The Short Version: I’ve often joked (or not joked, as it were) about the terror of suburbia. Thoreau’s quote about lives of quiet desperation is a passable quote for the understanding of the average suburbanite… but it also feels a bit too high-brow to truly express the strange (and utterly American) oddity of the suburbs. It can be terrifying – the things happening in the houses next door to you that you’ll never know about but that are whitewashed by the picket fence and the siding and the lawn. You might live next door to somebody like Billy or like Peg – and you might only have a glimpse of just how not-terribly-nice they are. At the same time, you might live next door to somebody like Sam and never know the unexplored artistic depths he holds. Still terrifying, just a different sort of terror.
And then there’s the terror of the simple ways things can go wrong. One of the old sisters (I forget if it was Joan or Nan) says, at one point, something about how we prepare our whole lives for big things to strike us down and in the end, it can just as often (if not more often) be something completely unexpected and stupid – it isn’t the heart attack that kills you, it’s the football in the tree. It isn’t the other man who starts to break apart your marriage, but your own blind idiocy. That sort of thing.
Most of all, this is a novel full of heart. You know how I know? There are moments – brief, but crucial – that are written from the dog’s perspective. And not in a cheesy or gimmicky way, either, but in one that just sort of makes sense. It’s not just full of heart, though – this is a novel about hearts. About how our hearts grow, heal, change – especially in the wake of loss, whether that loss is personal, spiritual, physical, or something else entirely. I had a preconception (from nowhere, to be honest – it just seemed instinctual) that this novel would be only that sort of novel – but it turns out, that was a misconception. This isn’t the kind of novel you could turn into a movie, like a slightly more grown-up Jonathan Tropper novel – instead, it’s something a bit more akin to Saul and Patsy: a novel about people trying to make their lives and all of the complexities that come with trying to do so.
Nothing is quite what you think it’s going to be in this novel. The prose becomes sparse just as you’d expect it to grow lush. The scene shifts just when you’re prepared for it to plow on ahead. And while you can undoubtedly predict some of the plotlines of some of the characters, I’d wager that most of your predictions will be unfulfilled within the present tense action of the novel. Does that make sense? Let me put it another way: it’s pretty obvious, for example, how Sam and Ava’s plotlines might develop – but they only develop so far by the time the last page is turned. And that’s okay. Sometimes it’s irritating or even a sign of bad writing for an author to leave things up in the air – but instead, Mahoney knows exactly when to draw the curtain.
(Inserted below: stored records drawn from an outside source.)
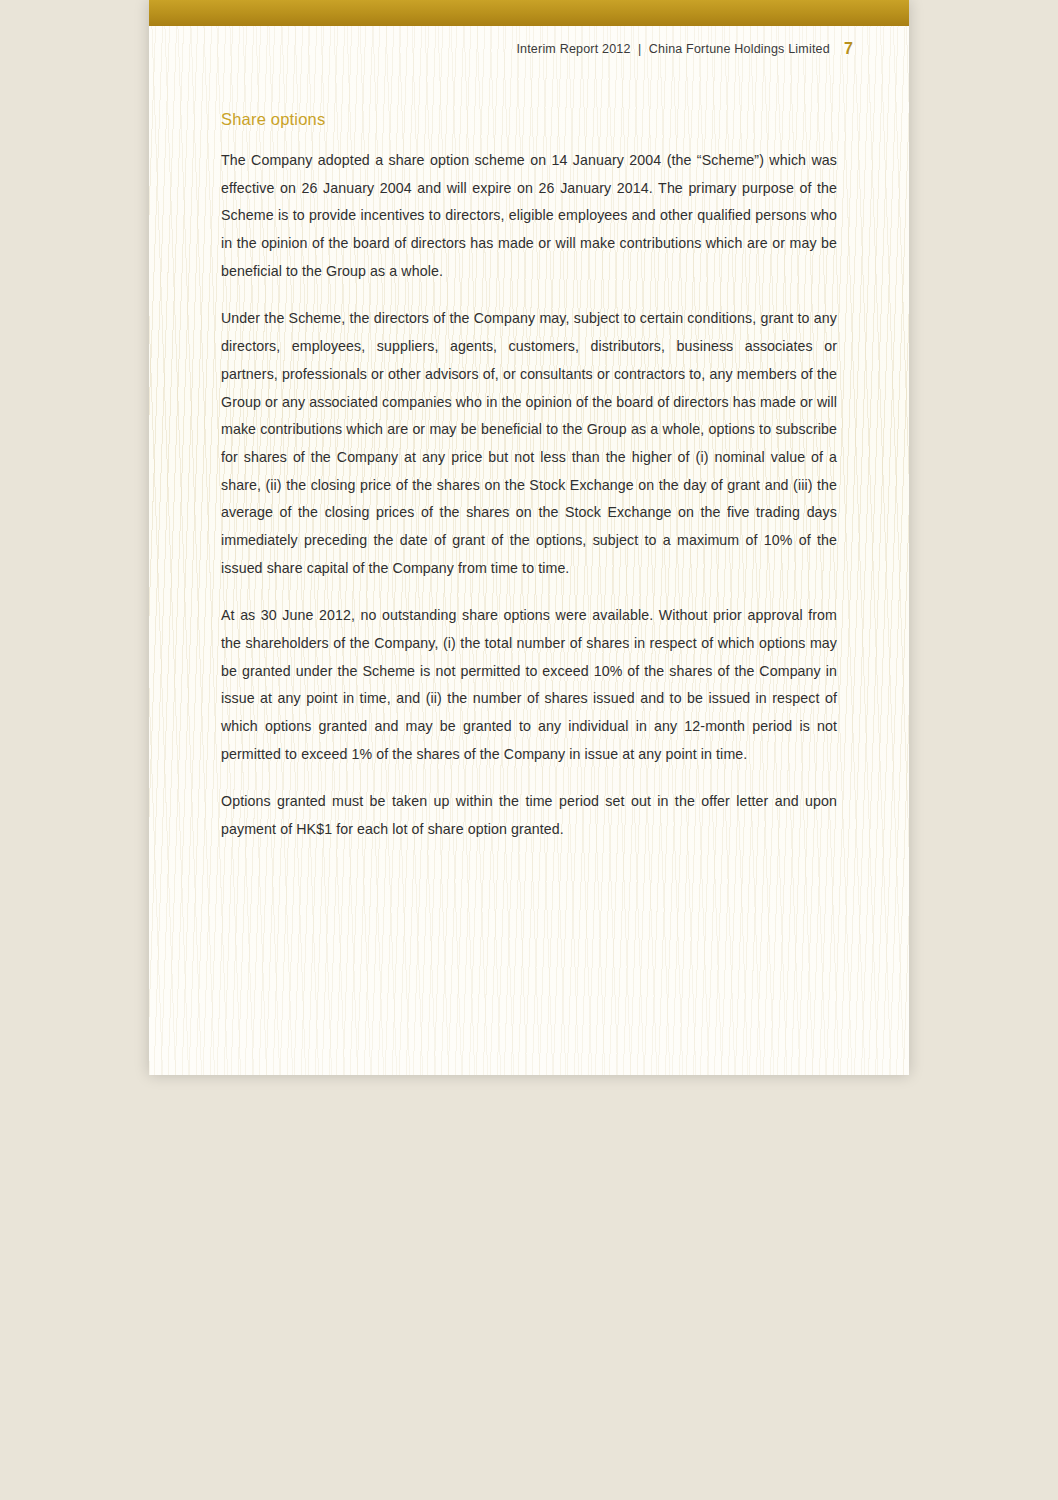Interim Report 2012 | China Fortune Holdings Limited7
Share options
The Company adopted a share option scheme on 14 January 2004 (the “Scheme”) which was effective on 26 January 2004 and will expire on 26 January 2014. The primary purpose of the Scheme is to provide incentives to directors, eligible employees and other qualified persons who in the opinion of the board of directors has made or will make contributions which are or may be beneficial to the Group as a whole.
Under the Scheme, the directors of the Company may, subject to certain conditions, grant to any directors, employees, suppliers, agents, customers, distributors, business associates or partners, professionals or other advisors of, or consultants or contractors to, any members of the Group or any associated companies who in the opinion of the board of directors has made or will make contributions which are or may be beneficial to the Group as a whole, options to subscribe for shares of the Company at any price but not less than the higher of (i) nominal value of a share, (ii) the closing price of the shares on the Stock Exchange on the day of grant and (iii) the average of the closing prices of the shares on the Stock Exchange on the five trading days immediately preceding the date of grant of the options, subject to a maximum of 10% of the issued share capital of the Company from time to time.
At as 30 June 2012, no outstanding share options were available. Without prior approval from the shareholders of the Company, (i) the total number of shares in respect of which options may be granted under the Scheme is not permitted to exceed 10% of the shares of the Company in issue at any point in time, and (ii) the number of shares issued and to be issued in respect of which options granted and may be granted to any individual in any 12-month period is not permitted to exceed 1% of the shares of the Company in issue at any point in time.
Options granted must be taken up within the time period set out in the offer letter and upon payment of HK$1 for each lot of share option granted.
We don’t need to see what we assume may eventually happen, because the story that is being told here… this is the logical place to end it. The turning point, if you will.
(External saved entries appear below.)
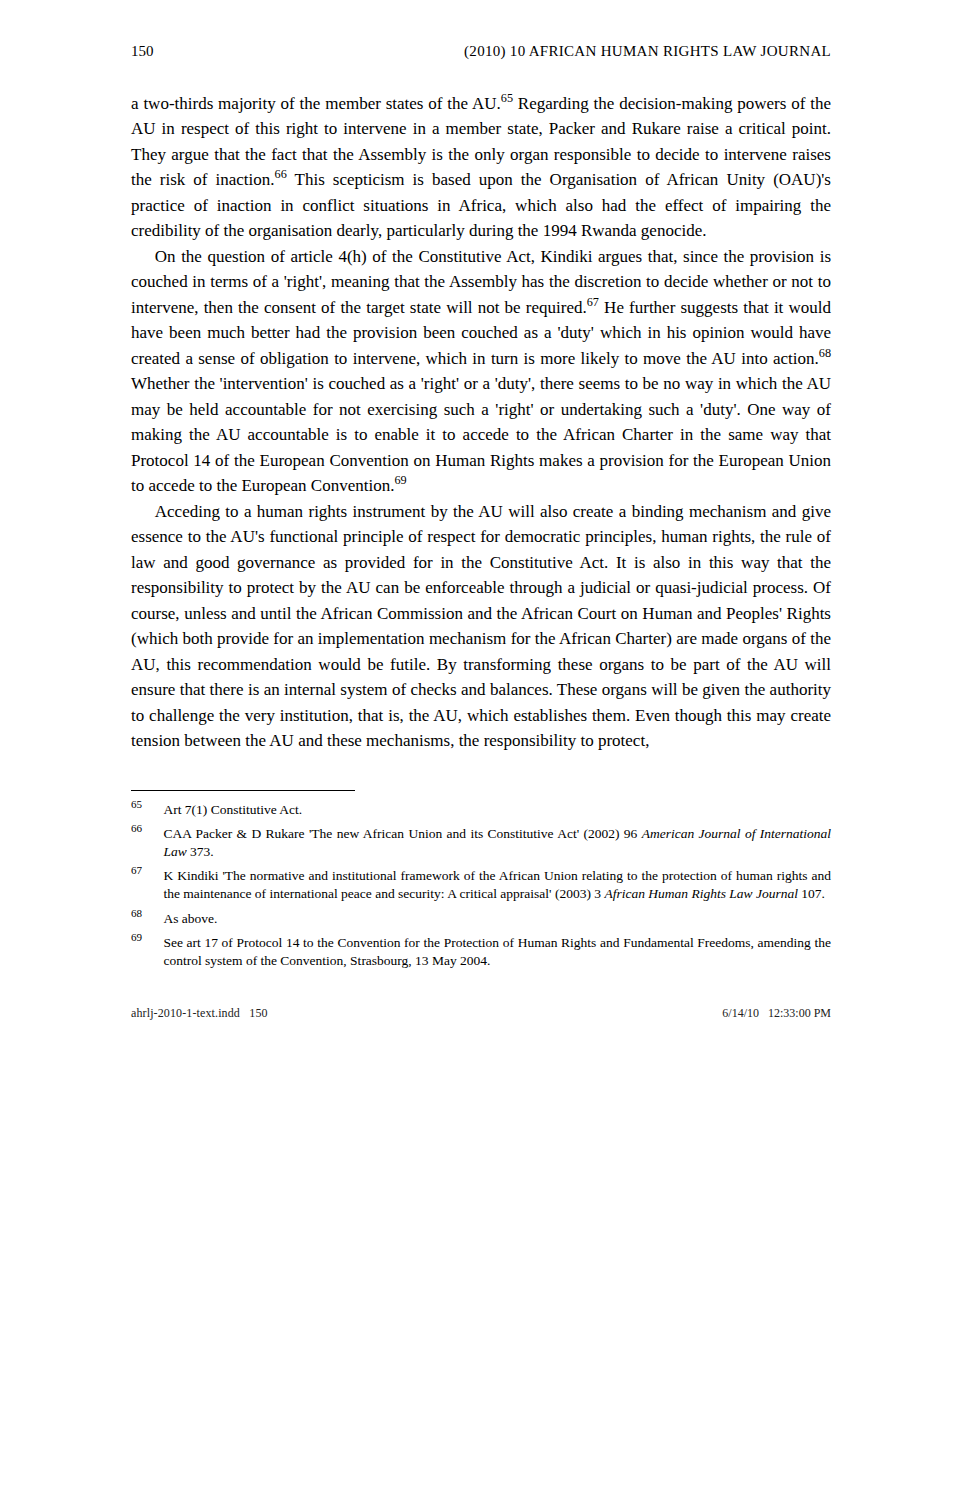150 (2010) 10 African Human Rights Law Journal
a two-thirds majority of the member states of the AU.65 Regarding the decision-making powers of the AU in respect of this right to intervene in a member state, Packer and Rukare raise a critical point. They argue that the fact that the Assembly is the only organ responsible to decide to intervene raises the risk of inaction.66 This scepticism is based upon the Organisation of African Unity (OAU)'s practice of inaction in conflict situations in Africa, which also had the effect of impairing the credibility of the organisation dearly, particularly during the 1994 Rwanda genocide.
On the question of article 4(h) of the Constitutive Act, Kindiki argues that, since the provision is couched in terms of a 'right', meaning that the Assembly has the discretion to decide whether or not to intervene, then the consent of the target state will not be required.67 He further suggests that it would have been much better had the provision been couched as a 'duty' which in his opinion would have created a sense of obligation to intervene, which in turn is more likely to move the AU into action.68 Whether the 'intervention' is couched as a 'right' or a 'duty', there seems to be no way in which the AU may be held accountable for not exercising such a 'right' or undertaking such a 'duty'. One way of making the AU accountable is to enable it to accede to the African Charter in the same way that Protocol 14 of the European Convention on Human Rights makes a provision for the European Union to accede to the European Convention.69
Acceding to a human rights instrument by the AU will also create a binding mechanism and give essence to the AU's functional principle of respect for democratic principles, human rights, the rule of law and good governance as provided for in the Constitutive Act. It is also in this way that the responsibility to protect by the AU can be enforceable through a judicial or quasi-judicial process. Of course, unless and until the African Commission and the African Court on Human and Peoples' Rights (which both provide for an implementation mechanism for the African Charter) are made organs of the AU, this recommendation would be futile. By transforming these organs to be part of the AU will ensure that there is an internal system of checks and balances. These organs will be given the authority to challenge the very institution, that is, the AU, which establishes them. Even though this may create tension between the AU and these mechanisms, the responsibility to protect,
Art 7(1) Constitutive Act.
CAA Packer & D Rukare 'The new African Union and its Constitutive Act' (2002) 96 American Journal of International Law 373.
K Kindiki 'The normative and institutional framework of the African Union relating to the protection of human rights and the maintenance of international peace and security: A critical appraisal' (2003) 3 African Human Rights Law Journal 107.
As above.
See art 17 of Protocol 14 to the Convention for the Protection of Human Rights and Fundamental Freedoms, amending the control system of the Convention, Strasbourg, 13 May 2004.
ahrlj-2010-1-text.indd 150 6/14/10 12:33:00 PM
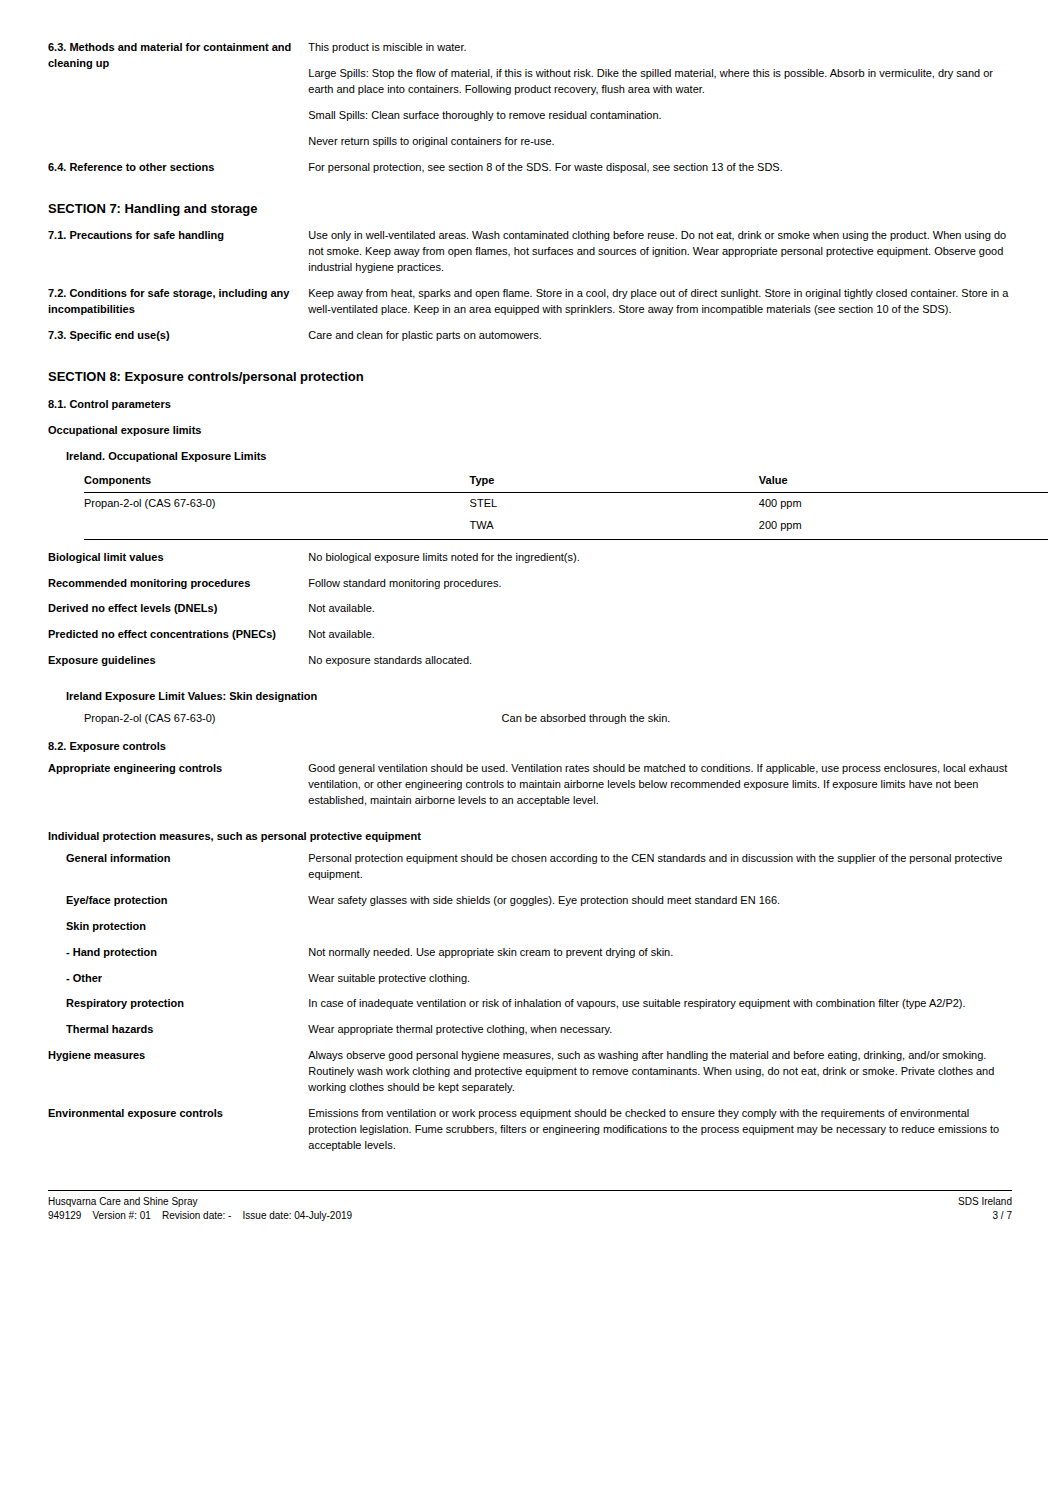| 6.3. Methods and material for containment and cleaning up | This product is miscible in water. Large Spills: Stop the flow of material, if this is without risk. Dike the spilled material, where this is possible. Absorb in vermiculite, dry sand or earth and place into containers. Following product recovery, flush area with water. Small Spills: Clean surface thoroughly to remove residual contamination. Never return spills to original containers for re-use. |
| 6.4. Reference to other sections | For personal protection, see section 8 of the SDS. For waste disposal, see section 13 of the SDS. |
SECTION 7: Handling and storage
| 7.1. Precautions for safe handling | Use only in well-ventilated areas. Wash contaminated clothing before reuse. Do not eat, drink or smoke when using the product. When using do not smoke. Keep away from open flames, hot surfaces and sources of ignition. Wear appropriate personal protective equipment. Observe good industrial hygiene practices. |
| 7.2. Conditions for safe storage, including any incompatibilities | Keep away from heat, sparks and open flame. Store in a cool, dry place out of direct sunlight. Store in original tightly closed container. Store in a well-ventilated place. Keep in an area equipped with sprinklers. Store away from incompatible materials (see section 10 of the SDS). |
| 7.3. Specific end use(s) | Care and clean for plastic parts on automowers. |
SECTION 8: Exposure controls/personal protection
8.1. Control parameters
Occupational exposure limits
Ireland. Occupational Exposure Limits
| Components | Type | Value |
| --- | --- | --- |
| Propan-2-ol (CAS 67-63-0) | STEL | 400 ppm |
| | TWA | 200 ppm |
| Biological limit values | No biological exposure limits noted for the ingredient(s). |
| Recommended monitoring procedures | Follow standard monitoring procedures. |
| Derived no effect levels (DNELs) | Not available. |
| Predicted no effect concentrations (PNECs) | Not available. |
| Exposure guidelines | No exposure standards allocated. |
Ireland Exposure Limit Values: Skin designation
Propan-2-ol (CAS 67-63-0)
Can be absorbed through the skin.
8.2. Exposure controls
| Appropriate engineering controls | Good general ventilation should be used. Ventilation rates should be matched to conditions. If applicable, use process enclosures, local exhaust ventilation, or other engineering controls to maintain airborne levels below recommended exposure limits. If exposure limits have not been established, maintain airborne levels to an acceptable level. |
Individual protection measures, such as personal protective equipment
| General information | Personal protection equipment should be chosen according to the CEN standards and in discussion with the supplier of the personal protective equipment. |
| Eye/face protection | Wear safety glasses with side shields (or goggles). Eye protection should meet standard EN 166. |
| Skin protection | |
| - Hand protection | Not normally needed. Use appropriate skin cream to prevent drying of skin. |
| - Other | Wear suitable protective clothing. |
| Respiratory protection | In case of inadequate ventilation or risk of inhalation of vapours, use suitable respiratory equipment with combination filter (type A2/P2). |
| Thermal hazards | Wear appropriate thermal protective clothing, when necessary. |
| Hygiene measures | Always observe good personal hygiene measures, such as washing after handling the material and before eating, drinking, and/or smoking. Routinely wash work clothing and protective equipment to remove contaminants. When using, do not eat, drink or smoke. Private clothes and working clothes should be kept separately. |
| Environmental exposure controls | Emissions from ventilation or work process equipment should be checked to ensure they comply with the requirements of environmental protection legislation. Fume scrubbers, filters or engineering modifications to the process equipment may be necessary to reduce emissions to acceptable levels. |
Husqvarna Care and Shine Spray
SDS Ireland
949129 Version #: 01 Revision date: - Issue date: 04-July-2019
3 / 7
There’s really a marvelous build to the novel. It gets off to a somewhat rocky start and the pace, at times, jerks a bit. We’re tossed from character to character without sense, right away, of why we need to hear from them. Why we need to understand all of these characters in a sort of Edward St. Aubyn-y panorama instead of through regular old authorial omniscience. But as we spend more time with these characters – especially Henry, Ava, and Sam (although not to give Peg, Joan, Nan, and Billy short shrift – despite the fact that Billy, especially, never feels quite fully realized) – the more we realize how lovely it is to spend time with them. By the end of the novel, you feel as though you’ve visited the cabin in the woods and seen Sam’s incredible carvings and that, as you (for those Americans reading – sorry everyone else) sat down to your Thanksgiving meals yesterday, you might well’ve been around a table with these folks just as easily as you were with your own folks.
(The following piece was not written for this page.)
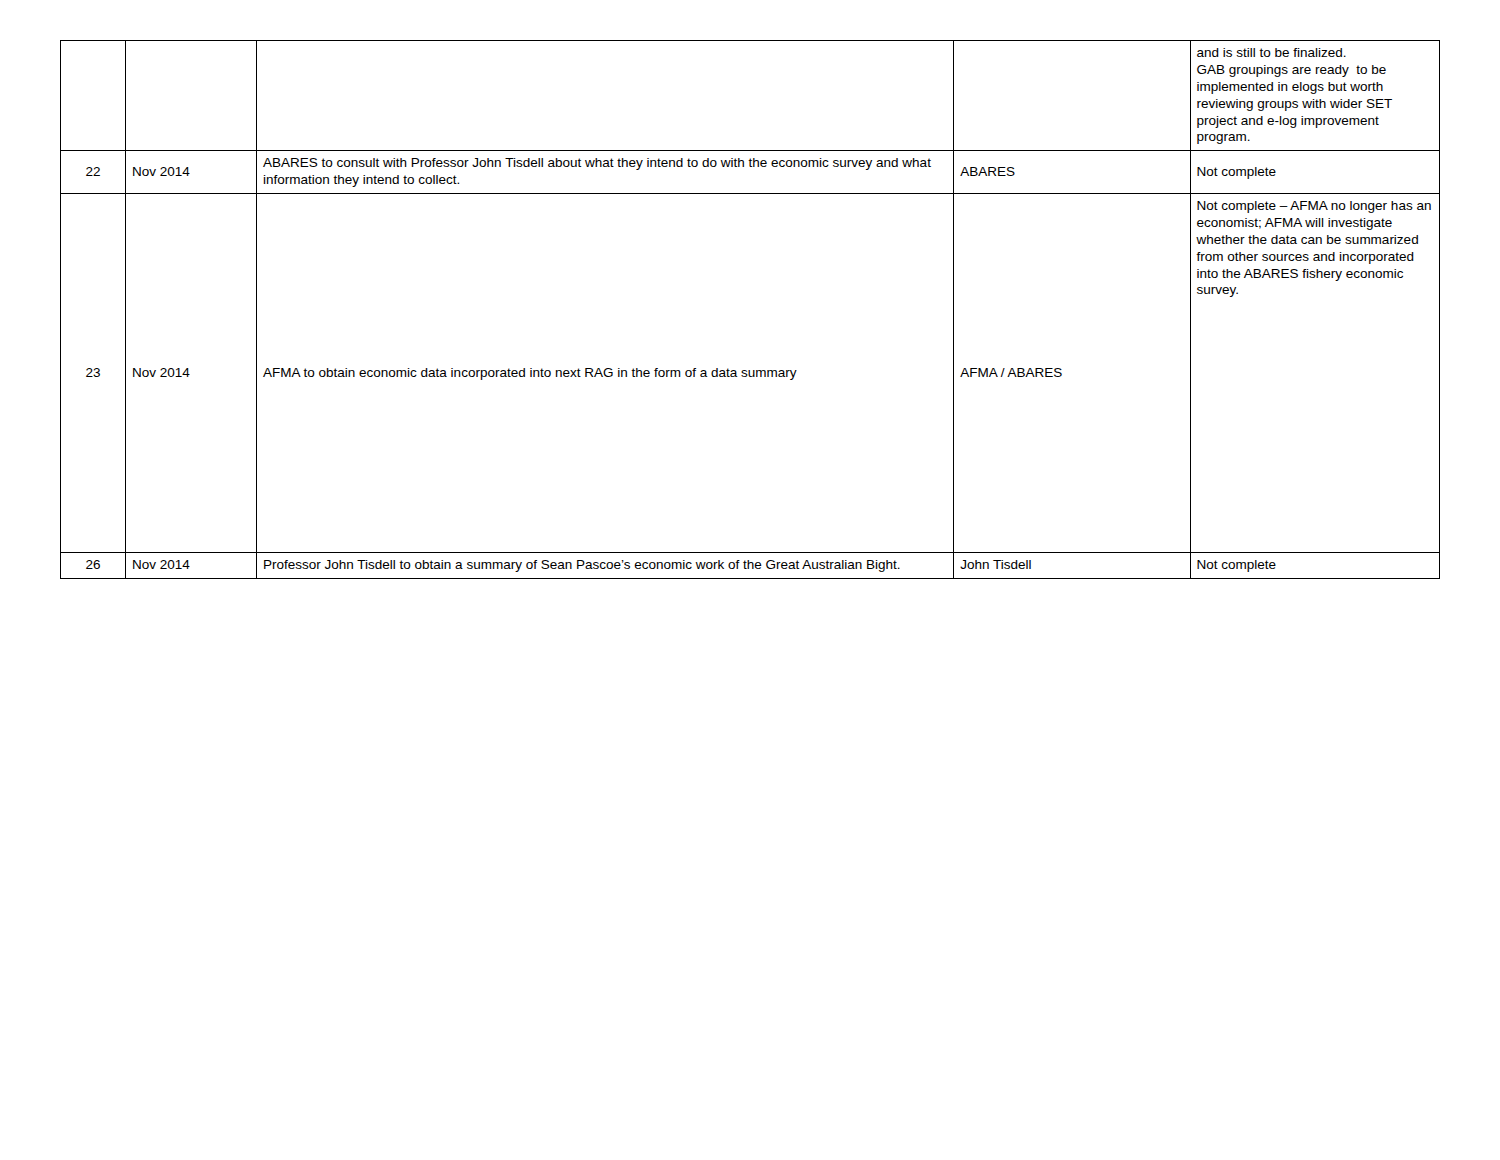| | | | | and is still to be finalized. GAB groupings are ready to be implemented in elogs but worth reviewing groups with wider SET project and e-log improvement program. |
| 22 | Nov 2014 | ABARES to consult with Professor John Tisdell about what they intend to do with the economic survey and what information they intend to collect. | ABARES | Not complete |
| 23 | Nov 2014 | AFMA to obtain economic data incorporated into next RAG in the form of a data summary | AFMA / ABARES | Not complete – AFMA no longer has an economist; AFMA will investigate whether the data can be summarized from other sources and incorporated into the ABARES fishery economic survey. |
| 26 | Nov 2014 | Professor John Tisdell to obtain a summary of Sean Pascoe’s economic work of the Great Australian Bight. | John Tisdell | Not complete |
Rating: 4 out of 5. Some roughness at the beginning and a dark near-twist at the end keep the novel from feeling completely organic and well-formed – but for a debut novel, this is quite impressive. It doesn’t aspire to much and, as a result, it delivers a magnificent reflection on (to coin a phrase….) our fellow mortals. The struggles, the hopes, the dreams, and the efforts that we all must make every day in order to live with one another. It’s funny, it’s romantic ( not ooooh, love, flowers, chocolates, etc. romance but rather the sort of romance you find 30 years into a marriage), it’s sad – and most of all, it is honest. Makes you want to give thanks and rightly so.